Mr. Trump, who began raising questions about Mr. Cruz’s ability to be President earlier in the week, said on Saturday that Mr. Cruz would have to go to court to get a “declaratory judgment” about his eligibility “or you have a candidate who just cannot run.’’ (Mr. Cruz could need a judgment if someone filed a lawsuit to challenge his candidacy and a court agreed to take up the question.)
Mr. Cruz’s response to Trump’s jabbing is crisp: He says: “Under longstanding federal law, the child of a US citizen born abroad is a natural-born citizen.”
“You’re seeing candidates trying to throw whatever rocks they can,” he said. “That’s fine, that’s their prerogative. I like Donald Trump, I respect Donald Trump. He’s welcome to toss whatever attacks he wants.”
But Trump has a serious point to make, If Cruz runs and wins the US presidency, he would be the first President who was not born in the United States or in US territory.

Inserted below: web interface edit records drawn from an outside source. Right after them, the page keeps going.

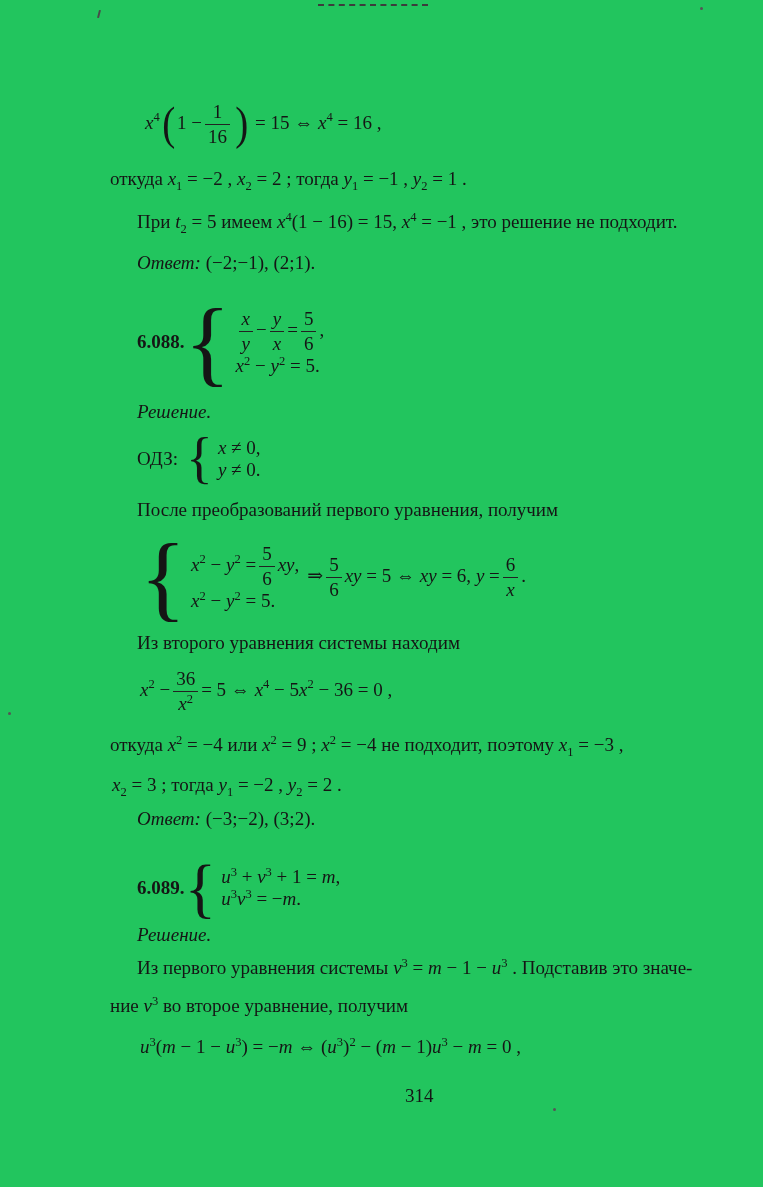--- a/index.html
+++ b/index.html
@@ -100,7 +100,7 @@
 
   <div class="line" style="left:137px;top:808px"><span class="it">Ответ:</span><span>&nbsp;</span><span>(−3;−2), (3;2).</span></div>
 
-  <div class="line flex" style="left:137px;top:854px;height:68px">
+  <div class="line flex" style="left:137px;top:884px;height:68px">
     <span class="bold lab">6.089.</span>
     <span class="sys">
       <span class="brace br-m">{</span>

We citizens have rights too
If Senator Cruz’s predicament reaches the courts, he has a better than even chance that he and his lawyers can win the argument in court.
Not being born in the US is an issue that will be used by opponents like Trump to advantage on the campaign trail.
Senator Grace Poe’s predicament, by contrast, appears to have no leg to stand on. Every legal argument put up in her defense, by characters as varied as former Chief Justice Artemio Panganiban and her lawyers, has been battered senseless by the chorus of legal arguments rained on it – in the public square and in social media.
At the Supreme Court, it is more than likely that she will lose all three disqualification cases against her in the High Court.
She could lose the appeal of the decision of the Senate Electoral Tribunal. And she could also lose the two Comelec disqualification cases she appealed to the SC.
In the first, she could be stripped of her position as a senator of the republic. In the two other cases, the court could order the invalidation of her candidacy for President.
I must confess that my writing on Grace Poe is now impelled by sheer annoyance over her insistence in running for the presidency. As a citizen who is descended from an authentic veteran and officer of the Philippine revolution and the Spanish-American War (fully documented in books), I do not understand how a person of such unknown identity and origins can succeed in discombobulating our preparations for the May 2016 elections.
People with real credentials as Filipino citizens also have rights that must be respected by those who covet our prerogatives and privileges.